Octocontrabass wrote:According to Intel and AMD, you still need FXSAVE (or XSAVE/XSAVEOPT/XSAVEC/XSAVES) to read MXCSR_MASK so you can write MXCSR. I suspect it's safe to just write 0x1F80 without checking MXCSR_MASK, but there's no guarantee.
Is this the right way to initialize MXCSR?

Code: Select all

segment .code
fxsave [fxsave_region]
STMXCSR [mem]

segment .data
mem: dd 0x1F80
align 16
fxsave_region: TIMES 512 db 0

Re: Support SSE extension in my OS

Posted: Thu Nov 21, 2019 3:52 am
by iman
Octocontrabass wrote: Write some exception handlers for your OS. When an unexpected exception occurs, your handler can display the CPU registers on the screen (or output them to a serial port, or however you want to debug things). You can use that information to see if you've written the correct values to CR0 and CR4, and see which instruction caused the exception.
I have handlers for exceptions such as Divide-by-zero Error, Debug, Non-maskable Interrupt, Invalid Opcode, Double Fault, Segment Not Present, Stack-Segment Fault, General Protection Fault, SIMD Floating-Point Exception, etc., but none of them happened and, as I said, the CPU restarts .

Re: Support SSE extension in my OS

Posted: Thu Nov 21, 2019 5:05 am
by Octocontrabass
iman wrote:Is this the right way to initialize MXCSR?
No. You need to mask your desired value of MXCSR with MXCSR_MASK, then load it with LDMXCSR.

Something like this:

Code: Select all

segment .code
    fxsave [fxsave_region]
    mov eax, [fxsave_region + 28]
    or eax, eax
    jnz .next
    mov eax, 0xffbf        ; the default MXCSR_MASK for CPUs that don't support MXCSR_MASK
.next:
    mov [mxcsr_mask], eax  ; optional: save MXCSR_MASK for later changes to MXCSR
    and eax, 0x1f80        ; your desired value of MXCSR goes here
    mov [mem], eax
    ldmxcsr [mem]

segment .data
mem: dd 0
mxcsr_mask: dd 0
align 16
fxsave_region: times 512 db 0
Note that this code is not tested. You should read the Intel and/or AMD manuals for yourself to better understand what's going on.
iman wrote:I have handlers for exceptions such as Divide-by-zero Error, Debug, Non-maskable Interrupt, Invalid Opcode, Double Fault, Segment Not Present, Stack-Segment Fault, General Protection Fault, SIMD Floating-Point Exception, etc., but none of them happened and, as I said, the CPU restarts .
It sounds like one of them happened, but your exception handler didn't work.

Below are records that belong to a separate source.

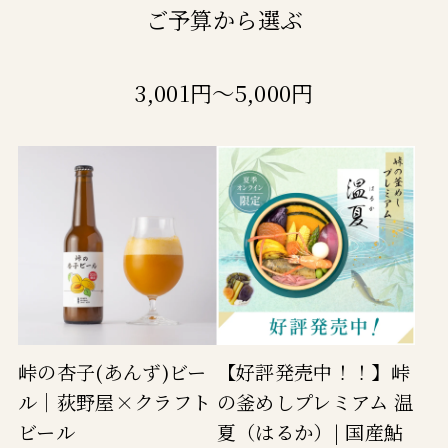
ご予算から選ぶ
3,001円～5,000円
峠の杏子(あんず)ビー
【好評発売中！！】峠
ル｜荻野屋×クラフト
の釜めしプレミアム 温
ビール
夏（はるか）| 国産鮎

Re: Support SSE extension in my OS

Posted: Thu Nov 21, 2019 7:57 am
by iman
Octocontrabass wrote:It sounds like one of them happened, but your exception handler didn't work.
I found the source of problem, but no clue why is that.

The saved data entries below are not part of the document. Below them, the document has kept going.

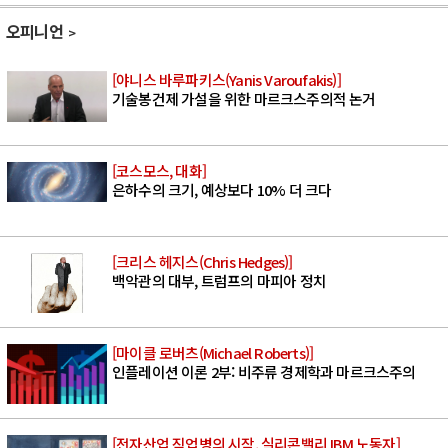
오피니언
[야니스 바루파키스(Yanis Varoufakis)]
기술봉건제 가설을 위한 마르크스주의적 논거
[코스모스, 대화]
은하수의 크기, 예상보다 10% 더 크다
[크리스 헤지스(Chris Hedges)]
백악관의 대부, 트럼프의 마피아 정치
[마이클 로버츠(Michael Roberts)]
인플레이션 이론 2부: 비주류 경제학과 마르크스주의
[전자산업 직업병의 시작, 실리콘밸리 IBM 노동자]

After writing to FXSAVE and MXCSR as you suggested, I tested my OS with a small test subroutine.
I got a #GP error.
Further analyzing, instead of reading from a memory into xmm0, I only used 128-bit registers and it worked perfectly. In the end I found out that in my NASM code, in data segment, EVEN IF there was "align 16" directive on top of all data area, only the first 16 bytes were aligned and I have to repeat "align 16" directive like below (the 2nd listing) in order to get it worked. To me it looks ugly and I have no clue why is that. Perhaps you can help me figure this out.

listing_1:

Code: Select all

section .data
align 16
_0 : dd  0.0,    0.0,    0.0,    0.0
_1 : dd  1.0,    1.0,    1.0,    1.0
_2 : dd  2.0,    2.0,    2.0,    2.0
section .text
test_sse:
movaps xmm0, [_0] ; it goes well
movaps xmm0, [_1] ; gives #GP
ret
listing_2:

Code: Select all

section .data
align 16
_0 : dd  0.0,    0.0,    0.0,    0.0
align 16
_1 : dd  1.0,    1.0,    1.0,    1.0
align 16
_2 : dd  2.0,    2.0,    2.0,    2.0
section .text
test_sse:
movaps xmm0, [_0] ; it goes well
movaps xmm0, [_1] ; it goes well
ret
Best regards.
Iman.